The Public Accounts Committee (PAC) found that since it was set up in April 2014 the CCS has “failed to consistently deliver quality services to departments, and progress with centralising procurement has been slow”.
Whereas it was expected to be managing £13bn worth of spend on behalf of all 17 departments by now, it is in fact only managing £2.5bn of spend on behalf of seven departments.
And now a new target has been set for all departments to fully centralise common spending with the CCS by 2020.
The report said it had experienced severe difficulties in the programme to transfer procurement from departments and was yet to make the business case for how it would add value to departments.
And the service was accused of consistently overpromising what it could achieve to customers, weak communication and poor implementation of transition, often caused by poor governance and control.
Giving evidence to the PAC, Malcolm Harrison, chief executive of the CCS, admitted many of its problems had been caused by rushed spend aggregation.
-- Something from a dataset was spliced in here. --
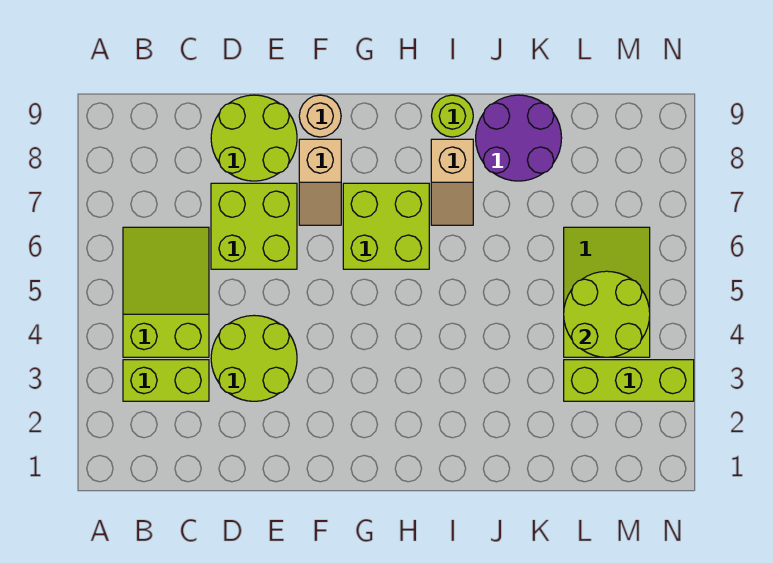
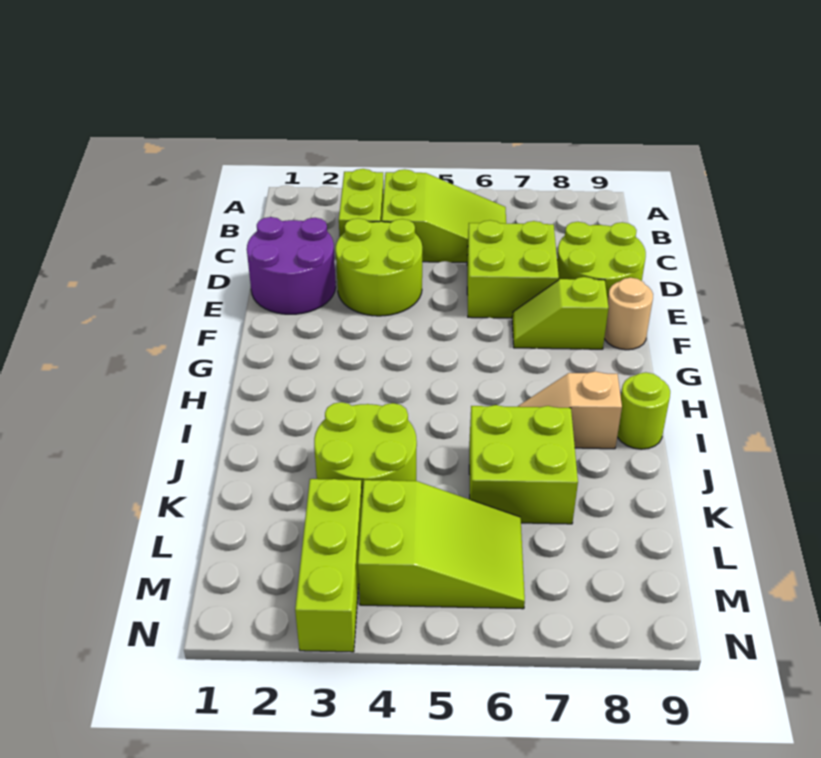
tan slope F7:F8 level 1 top 8 -> lime slope F7:F8 level 1 top 8
lime brick G6:H7 level 1 -> lime brick J6:K7 level 1
purple round brick J8:K9 level 1 -> purple round brick D1:E2 level 1
lime round brick L4:M5 level 2 -> lime round brick J3:K4 level 1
Meanwhile, the Cabinet Office (CO) came under fire for failing to see the issues with the CCS’s performance early enough and acting “three to six months too slowly”.
One of the committee’s recommendations was that the CO should identify the factors that have caused its previous programmes to centralise services to fail and improve tracking of progress in the future.
However, while the CCS admitted its original targets had been overly ambitious it still believes that it can generate savings of 10% on average on all spend on common goods and services.
And the report said departments must understand the savings that can be achieved from centrally purchasing common goods and services and transfer appropriate spending to CCS as soon as possible.
The CO and CCS have been ordered to report back to the committee by October 2017 on the plans they have agreed with individual departments to fully centralise spending on common goods and services 2020.
According to the report the service lacked detailed plans from the beginning on how it would collaborate with departments and thus failed to gain their confidence.
One of the reasons for this poor performance was lack of a robust management information system to assess service delivery.
“CCS has recently started to invest in new systems to improve its data quality, which it believes will resolve some of the issues,” said the report.
While the report recommended the service publish key performance indicators it said that its management of procurement frameworks remains unsatisfactory.
“CCS has been unable to demonstrate its frameworks are the best in the market and there are signs that it does not manage the frameworks well,” said the report.
“CCS does not benchmark the prices it achieves on its contracts, so it cannot tell whether the end users achieve the best prices.”
In several cases, it continued to use expired frameworks, which contravene public procurement law and exposes the government to potential legal challenges.